I remember hearing an old Thanksgiving story first told to me in the dim past of the 1970s, back when most everyone here was poor but didn’t care because if you were rich you were crooked in some way, and at least we were honest. It was a tale of the mountains, and how there was once the Childresses and the Campbells and you were on one side or the other.
Theirs was never a famous feud on par with the Hatfields and McCoys, nor did their disagreement involve gunfire and murder. Mostly, it was a war of words. This in no way means the situation was any less dire. You will never know a hate more pure and powerful than the sort that burned for a Childress in the heart of a Campbell. Unless, of course, it was the enmity for a Campbell in the mind of a Childress. A whole generation was raised up in it, kids taught from birth that whichever family across whichever holler was an abomination to the Lord and all goodness.
I never did hear back then how it all started. In fact, I doubted then (and still do) that anyone knew. The Hatfields and McCoys went to war over a stolen pig. I expect it was something similar in this case, a small thing that got twisted into something large either through an abundance of boredom or the brokenness of the human heart. Really, that’s about what all wars come down to, isn’t it?
Anyway. About that Thanksgiving:
Right along with turkey and pumpkin pie here is the tradition of the Thanksgiving hunt, when most of the men and not a few of the women take to the woods in the early dawn to shoot something they can brag about at the table. Being good mountain folk, the Childresses and Campbells were much the same. And so it was on that long ago Thursday morning that a Campbell tracking a buck came across the distant shape of a man who had fallen from his tree stand. Thinking the injured was either kin or Christian, he ran to offer aid. It was only upon turning the man over that he realized the victim was neither. He’d done caught himself a Childress.

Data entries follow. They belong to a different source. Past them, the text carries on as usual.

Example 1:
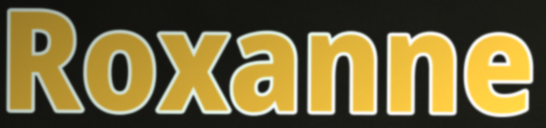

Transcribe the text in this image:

Roxanne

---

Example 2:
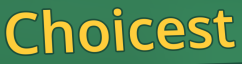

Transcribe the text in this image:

Choicest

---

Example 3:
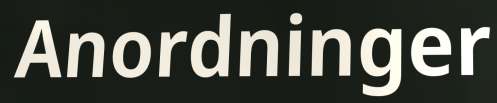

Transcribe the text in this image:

Anordninger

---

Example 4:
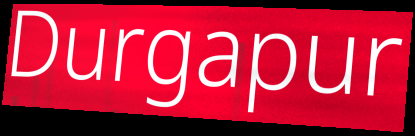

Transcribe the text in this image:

Durgapur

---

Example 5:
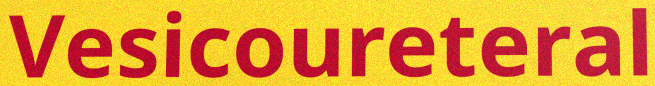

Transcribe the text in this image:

VesicoureteralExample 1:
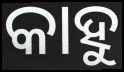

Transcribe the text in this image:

କାହୁ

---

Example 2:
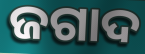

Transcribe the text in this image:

ଜଗାଦ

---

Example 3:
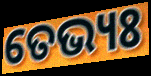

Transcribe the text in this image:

ତେଭ୍ୟଃ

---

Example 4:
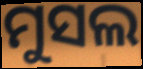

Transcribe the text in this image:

ମୁସଲ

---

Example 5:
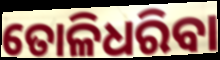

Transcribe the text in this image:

ତୋଳିଧରିବା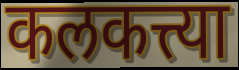
कलकत्त्या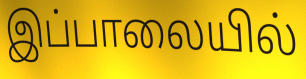
இப்பாலையில்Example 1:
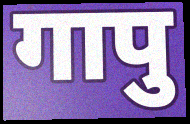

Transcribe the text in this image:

गापु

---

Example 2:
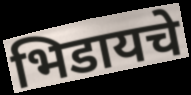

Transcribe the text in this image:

भिडायचे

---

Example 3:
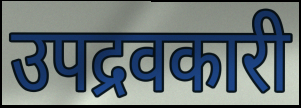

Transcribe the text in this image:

उपद्रवकारी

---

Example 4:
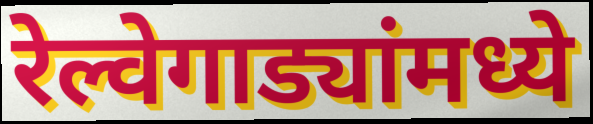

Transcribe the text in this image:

रेल्वेगाड्यांमध्ये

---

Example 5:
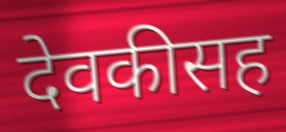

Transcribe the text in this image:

देवकीसह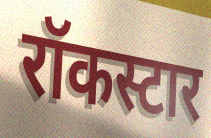
रॉकस्टार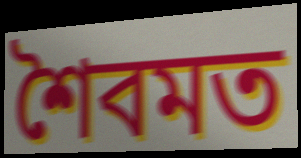
শৈবমত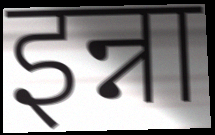
इन्ना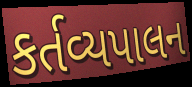
કર્તવ્યપાલન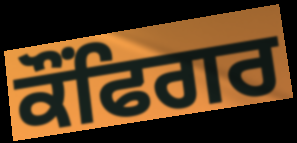
ਕੌਂਫਿਗਰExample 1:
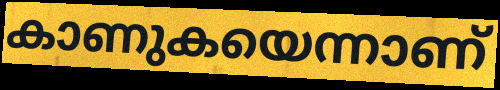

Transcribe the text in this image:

കാണുകയെന്നാണ്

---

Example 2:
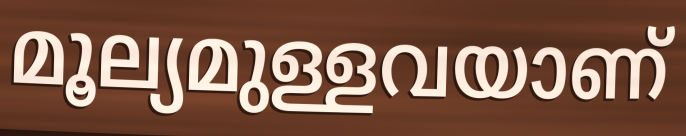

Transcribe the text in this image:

മൂല്യമുള്ളവയാണ്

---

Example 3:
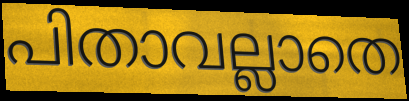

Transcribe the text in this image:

പിതാവല്ലാതെ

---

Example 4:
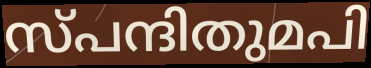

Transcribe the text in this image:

സ്പന്ദിതുമപി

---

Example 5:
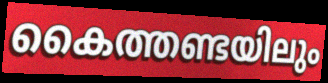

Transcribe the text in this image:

കൈത്തണ്ടയിലുംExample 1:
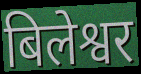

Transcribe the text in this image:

बिलेश्वर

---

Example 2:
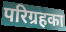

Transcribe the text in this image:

परिग्रहका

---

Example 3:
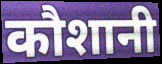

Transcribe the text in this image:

कौशानी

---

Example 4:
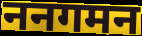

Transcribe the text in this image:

ननगमन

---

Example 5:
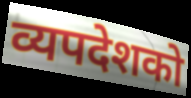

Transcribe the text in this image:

व्यपदेशकोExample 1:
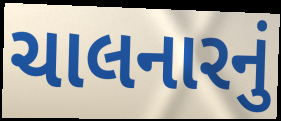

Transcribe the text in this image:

ચાલનારનું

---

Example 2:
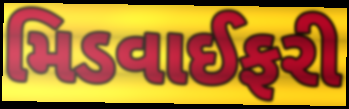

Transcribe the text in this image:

મિડવાઈફરી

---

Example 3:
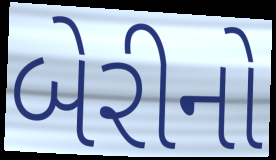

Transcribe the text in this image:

બેરીનો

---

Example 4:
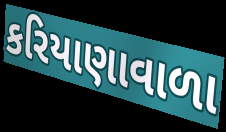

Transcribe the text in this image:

કરિયાણાવાળા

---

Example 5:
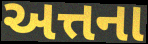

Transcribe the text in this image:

અત્તના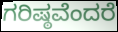
ಗರಿಷ್ಠವೆಂದರೆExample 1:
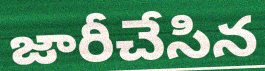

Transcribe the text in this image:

జారీచేసిన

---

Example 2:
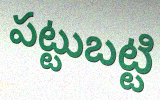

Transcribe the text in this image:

పట్టుబట్టి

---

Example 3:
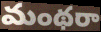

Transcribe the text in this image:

మంథరా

Yet rather than leave him there to limp out of the cold wood alone, the Campbell gathered the Childress up and piggy-backed him all the way to his truck, nearly four miles off. Once safe, there was no invitation from either for anything further. No request to come eat, certainly no offer of prayer and blessing. Still, the story was told and told again by both parties. There were a few dissimilarities, but both parties involved managed to say the same thing: “Shoot, he looked like kin.”
I’ve been thinking about that story a lot lately. Not whether it was true or not (it was a tale told by an old man, after all, and old men are never so interested in truth as they are in Truth), but how it applies all these years later. As I wake this Wednesday morning before Thanksgiving, I find country and a world that hasn’t been more divided in my memory. People are scared, and because we’re scared we’re mad, and because we’re mad we’re saying all manner of crazy things and spotting all manner of lurking monsters. We’re not speaking to each other more as much as shouting. More than anything else, we see one another as set in boxes not of gender or race or religion, but ideology, and in so doing we lose a great deal of the empathy so lacking in our public discourse. People are a lot easier to hate when they’re not seen as people at all, but the sum of their opinions.
Which is why if I have one Thanksgiving wish this year (and if there is even such a thing), it would be that all of us could go out in the woods or a little while. Walk among the ridges and trees and see that this old world is still a pretty nice and peaceful place. And especially to run into each other out in the hollers, stripped of all that anger and fear, and see that shoot, we all look like kin.